_DIRECTIONS_:
#1 Answer these questions using the news article about the call to delay Iraq's election.
(a) How long a postponement did the group of political parties request?
(b) At whose home was the meeting of the 17 party representatives held?
(c) What did Allawi declare the vote to be on Wednesday?
#2 Carry on the news article about the call to delay Iraq's election, picking up after its final sentence.

_QUOTED PASSAGE_:
+===+

Iraqis Call for Delay in Election
BAGHDAD — A group of leading political parties Friday called for a six-month delay of Iraq’s Jan. 30 parliamentary election, expressing concern that widening violence would make voting impossible in large swaths of the country.
The 17-member group includes Iraq’s two main Kurdish parties, which are key U.S. allies. Speculation about the feasibility of a January election has swirled for months, and increased last week when dozens of mainly Sunni Muslim parties endorsed a boycott of the vote. The boycott plan prompted fears that any new parliament would lack credibility.
Friday’s request is expected to put more pressure on interim Iraqi Prime Minister Iyad Allawi and his U.S. backers to reconsider their refusal to postpone the vote.
In Texas, President Bush indicated Thursday that the United States would not support efforts to postpone the election beyond Jan. 30.
“The Iraq election commission has scheduled elections in January, and I would hope they would go forward in January,” the president told reporters during a public appearance near his ranch outside Crawford, where his family is spending the Thanksgiving holiday.
The debate over whether to delay the election could further divide Iraqis along religious fault lines, and even ignite sectarian tension.
Iraq’s Shiite majority, oppressed by Saddam Hussein’s regime and marginalized for much of this century, has been eager to seize significant power in the vote -- in which Iraqis will select representatives who will draft a new constitution and pick a president. Shiite religious parties have resisted attempts to push back the election, a position in which they find themselves increasingly isolated.
The powerful Shiite leader, Grand Ayatollah Ali Sistani, has pushed for a speedy election and launched a grass-roots get-out-the-vote campaign. His endorsement would be crucial to any delay.
After their Friday conference, the 17 party representatives released a statement declaring that a delay was necessary pending “changes in the security situation and the completion of necessary organizational, administrative and technical preparations.”
The meeting was held at the Baghdad home of Adnan Pachachi, an influential politician and the head of the Independent Democratic Movement, a Sunni party.
Organizers say they hope to build domestic and international consensus for a postponement.
“Now we must talk to the United Nations, the electoral commission and the government,” said Saad Abdel Razzaq, a spokesman for the Independent Democratic Movement.
Abdel Razzaq cited security concerns and a desire to bring boycotters into the process as the main reasons for requesting a delay.
“We want to take time to have a dialogue and convince them to join the process,” he said.
Allawi has repeatedly vowed to proceed with the election. On Wednesday, the prime minister declared the vote to be “on course.”
On Friday, there was confusion as to whether Allawi’s Iraqi National Accord party had endorsed the request. An INA representative attended the meeting, and the party’s name was listed among the 17 signatories.
But Hani Idrees, a member of the INA’s political bureau, said the party’s representative had not signed the communique seeking the postponement.
The INA continues to support the idea of January elections, Idrees said, but would be willing to support a delay if “there was a wide consensus among all parties involved.”
Abdel Razzaq, however, insisted that the INA had “signed and agreed” with the delay request.
Even without the INA’s assent, Friday’s announcement was a major boost for advocates of a delay.

+===+

[Records from a data collection]
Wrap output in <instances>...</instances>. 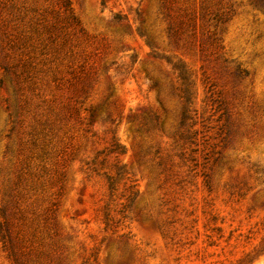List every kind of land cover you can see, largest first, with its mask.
Wrapping results in <instances>:
<instances>
[{
	"label": "rangeland",
	"instance_id": "1",
	"mask_svg": "<svg viewBox=\"0 0 264 264\" xmlns=\"http://www.w3.org/2000/svg\"><path fill=\"white\" fill-rule=\"evenodd\" d=\"M0 264H264V0H0Z\"/></svg>",
	"mask_w": 264,
	"mask_h": 264
}]
</instances>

+===+

_EXERCISE RESPONSES_:
#1
(a) Six months.
(b) At the Baghdad home of Adnan Pachachi, the head of the Independent Democratic Movement.
(c) "On course."

#2
Friday’s list of signatories is diverse, including Kurdish and Sunni parties, Christians, socialists, a tribal group and a women’s group.
A similar group of parties gathered last week for a conference in the northern city of Dukkan that lasted several days. After that meeting, only the Iraqi Islamic Party, the country’s largest Sunni religious party, openly endorsed a delay. Kurdish parties were noncommittal, several Shiite parties openly opposed the idea, and the final conference statement asked only that the issue be seriously examined.
An elections expert with experience in Iraq, speaking on condition of anonymity, said the endorsement by the two U.S. allies, the Kurdish Democratic Party and the Patriotic Union of Kurdistan, represented a crucial shift.
“The Kurds were weakly aligned with the Shiites toward elections on time. Now they’re weakly aligned with the Sunnis toward a delay,” the expert said. “There’s a fight brewing and it looks like the Kurds just switched sides.... This could get messy.”
The two top Shiite parties, the Supreme Council for Islamic Revolution in Iraq and the Dawa Party, didn’t participate in Friday’s meeting. Nor did the Iraqi National Congress, whose leader is former Pentagon favorite Ahmad Chalabi, who has sought to reinvent himself as a Shiite populist after falling out with Washington.
INC spokesman Entifad Qanbar, in an interview on the Al Jazeera satellite news channel, denounced the proposal, saying it would lead to a loss of faith in the fledgling political forces and embolden the country’s insurgency.
“Iraq’s problems can only be solved at the ballot box,” Qanbar said.
Hussein Hindawi, chairman of the U.N.-appointed Independent Electoral Commission, said Friday that the delay request would be studied.
Even if consensus for a delay can be reached, Iraqi authorities will have to find a way around Iraq’s interim constitution, which stipulates that elections be held by the end of January. The law, approved by the Governing Council and the former U.S. administrator in Iraq, excludes any mechanism to alter the date.
“It’s one of the few things that can’t be changed,” the electoral expert said.
But many Iraqis say the country’s rulers have no choice because insurgents have extended their reach over large sections of Baghdad and other mainly Sunni areas, making it unlikely that the U.S. and the Iraq’s interim government can establish the stability needed for credible elections.
On Friday, violence continued to rack Mosul, a city 225 miles northwest of Baghdad that was a stronghold of Saddam Hussein’s Baath Party. Insurgents have mounted a campaign there targeting members of the Iraqi security forces and others perceived as collaborators.
Associated Press reported Friday that 13 more bodies had been found in and around the city, bringing the number of corpses discovered there to at least 35 in the last week. Eleven of the 35 had been identified as Iraqi security officers, the news agency reported. The identities of the others remained unknown.
Mosul, Iraq’s third-most populous city, experienced an insurgent uprising three weeks ago after insurgents reportedly fled there as U.S.-led forces moved against the rebel enclave in Fallouja.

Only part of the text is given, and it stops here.